La théorie du chef d’état-major des armées (lire notre article), c’est la guerre de haute-intensité. Cette guerre de haute-intensité commence par la nécessité qu’il y a de gagner la guerre avant la guerre. Et, dans cette théorie, c’est gagner la guerre de l’information, la guerre du numérique, la guerre du cyber. Et cette guerre, elle a déjà commencé. Nous sommes tous les jours confrontés à des problématiques de fake news, de fausses informations, d’attaques cyber, de trafics d’élection, … Évidemment, nous avons besoin de mettre des moyens très importants. Je l’ai dit au président de la République, la semaine dernière, quand j’étais à l’Élysée (lire notre article) : on ne peut pas accepter que le sujet principal des uns et des autres soit les fake news et les cyber-attaques et que, derrière, on baisse le budget du SGDSN (secrétariat général de la défense et de la sécurité nationale), donc de l’Anssi (agence nationale de la sécurité des systèmes d’information) et de viginum de près de 40 millions d’euros. C’est inacceptable. J’ai déposé des amendements pour annuler ces baisses. J’ai même déposé des amendements pour augmenter leur budget. Ils ont été adoptés à la quasi unanimité au Sénat. Et en commission mixte paritaire, certains se sont amusés à supprimer ces amendements et à confirmer la baisse de ces boutiques. Si nous voulons lutter contre la désinformation, il faut mettre des moyens. C’est un sujet majeur, c’est un sujet fondamental. Il faut sensibiliser les Français aux questions de défense.

Vous appelez à une Union nationale sur le dossier. Pourquoi?

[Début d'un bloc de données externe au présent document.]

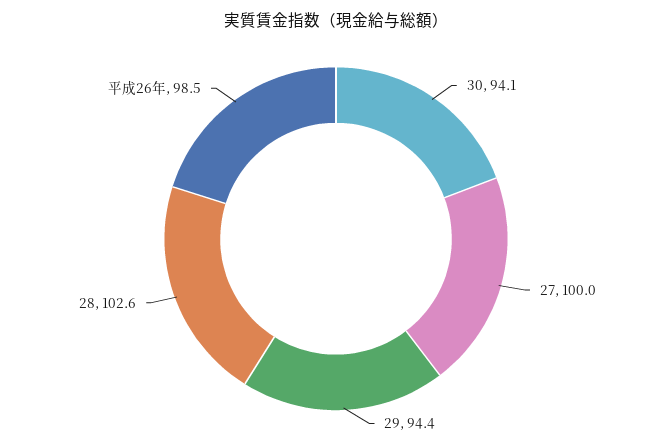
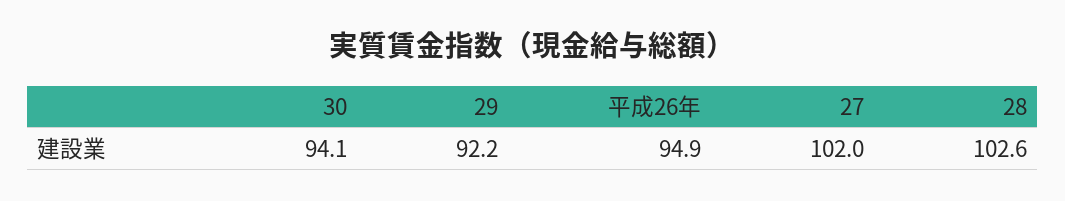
27: 100 -> 102
29: 94.4 -> 92.2
平成26年: 98.5 -> 94.9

C’est une nécessité. S’il n’y a pas d’Union nationale sur un sujet comme celui-ci, il n’y en aura jamais. Nous sommes menacés et nous avons besoin de nous réarmer. Si nous ne faisons pas aujourd’hui des efforts en matière de défense, c’est toute notre économie qui sera emportée. Nous avons besoin de nous réarmer, pour être dissuasifs et continuer à être une économie puissante. Celles et ceux qui ne s’uniraient pas ne jouent pas l’intérêt national et ne sont pas des patriotes. Je suis très inquiet de voir des partis, notamment à l’extrême droite, faire du pro-Trump ou du pro-Poutine. C’est quand même assez affolant quand on voit la situation dans laquelle ils risquent de mettre l’Europe et la France. Je crois qu’aujourd’hui l’union est nécessaire et vitale. Les gens sont persuadés que si la paix intervient demain, tout redeviendra comme avant. Ce n’est pas le cas. Nous sommes à l’heure des choix.